Intraosseous access in neonates is feasible and safe – An analysis of a prospective nationwide surveillance study in Germany

BACKGROUND: This was a prospective surveillance study to investigate reports on the safety and frequency of use of intraosseous (IO) access in neonates. METHODS: Over a two-year period, paediatric hospitals in Germany were asked to report all cases of IO access to the nationwide Surveillance Unit for Rare Paediatric Diseases (ESPED). Hospitals reporting a case submitted responses via an anonymised electronic questionnaire, providing details on indication, success rate, system used, location, duration to first successful IO access, complications, alternative access attempts and short-term outcome. We present a subset of data for IO use in infants of less than 28 days. RESULTS: A total of 161 neonates (145 term and 16 preterm born infants) with 206 IO access attempts were reported.
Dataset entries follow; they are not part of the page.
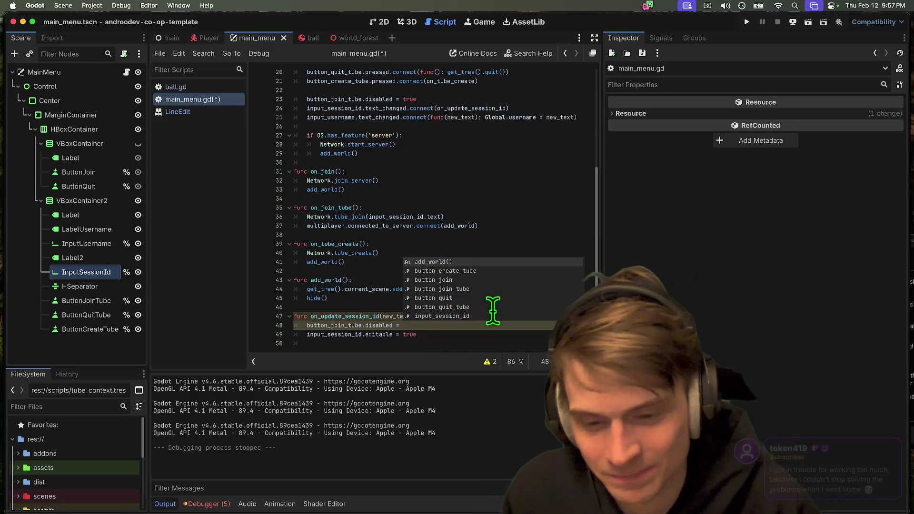
{"action": "key", "text": "Return"}
{"action": "key", "text": "Down"}
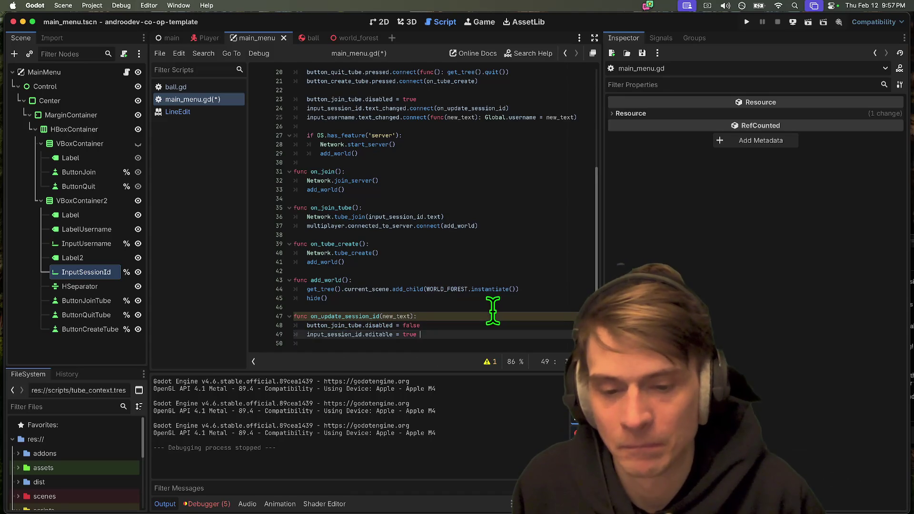
{"action": "key", "text": "Up"}
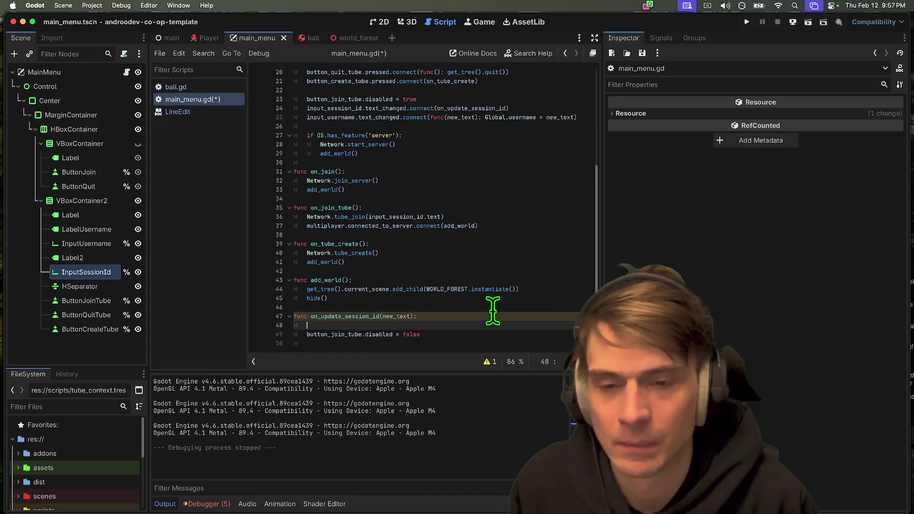
- Delete the disabled = false line so on_update_session_id keeps only its header
{"action": "scroll", "coordinate": [492, 311], "scroll_direction": "up", "scroll_amount": 3}
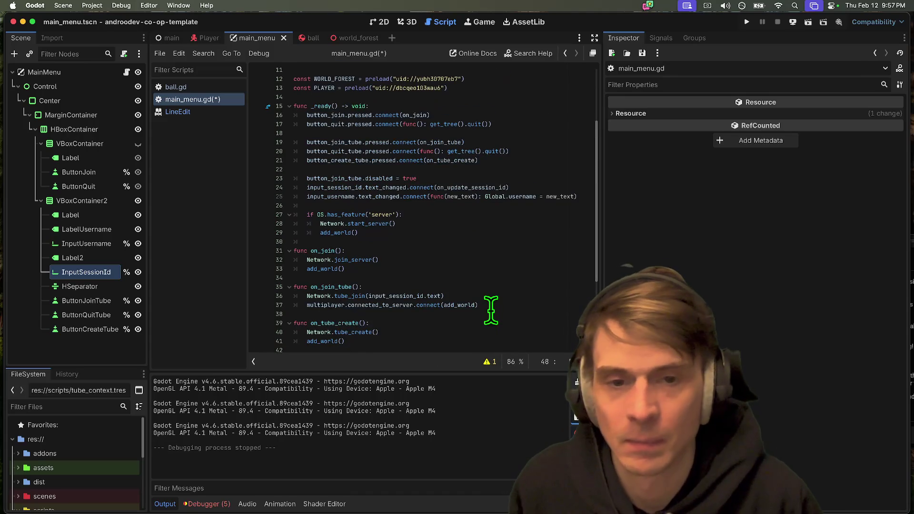
{"action": "left_click", "coordinate": [452, 187], "text": "super"}
{"action": "scroll", "coordinate": [390, 274], "scroll_direction": "up", "scroll_amount": 1}
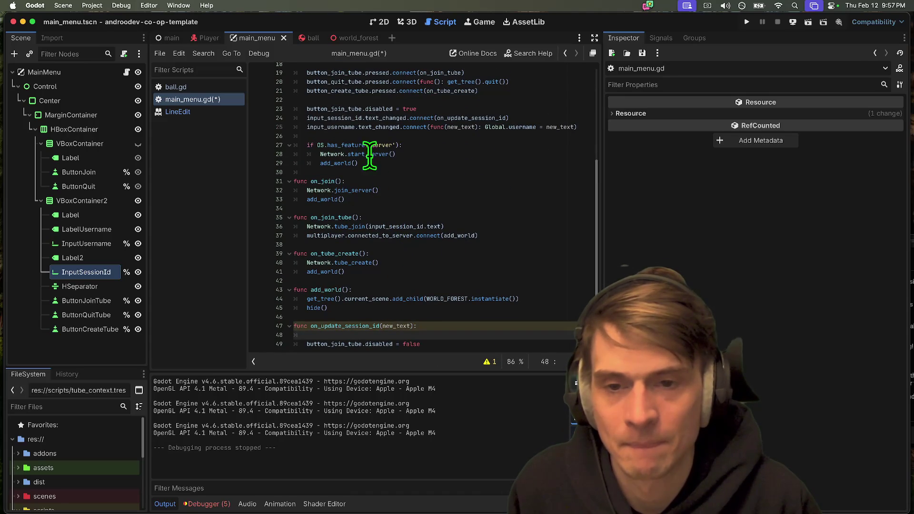
{"action": "double_click", "coordinate": [346, 118]}
{"action": "scroll", "coordinate": [367, 293], "scroll_direction": "down", "scroll_amount": 1}
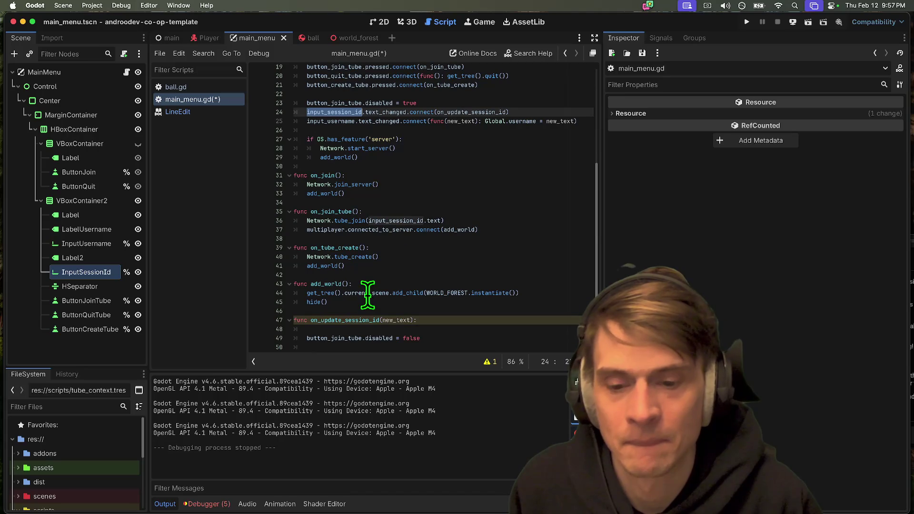
{"action": "left_click", "coordinate": [370, 329]}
In 146 neonates (91%), IO access was successfully established, and success was achieved with the first attempt in 109 neonates (75%). There was no significant impact of gestational age or provider’s educational level on success rates. In 71 infants with successful IO access (79%), the estimated duration of placement was less than 3 min. The proximal tibia was the predominant site used. A semiautomatic battery-driven device was used in 162 attempts (88%). The most often applied medications via IO access were crystalloid fluid and adrenaline. Potentially severe complications occurred in 9 patients (6%). CONCLUSION: Within this surveillance study, IO access in neonates was feasible and safe. IO access is an important alternative for vascular access in neonates.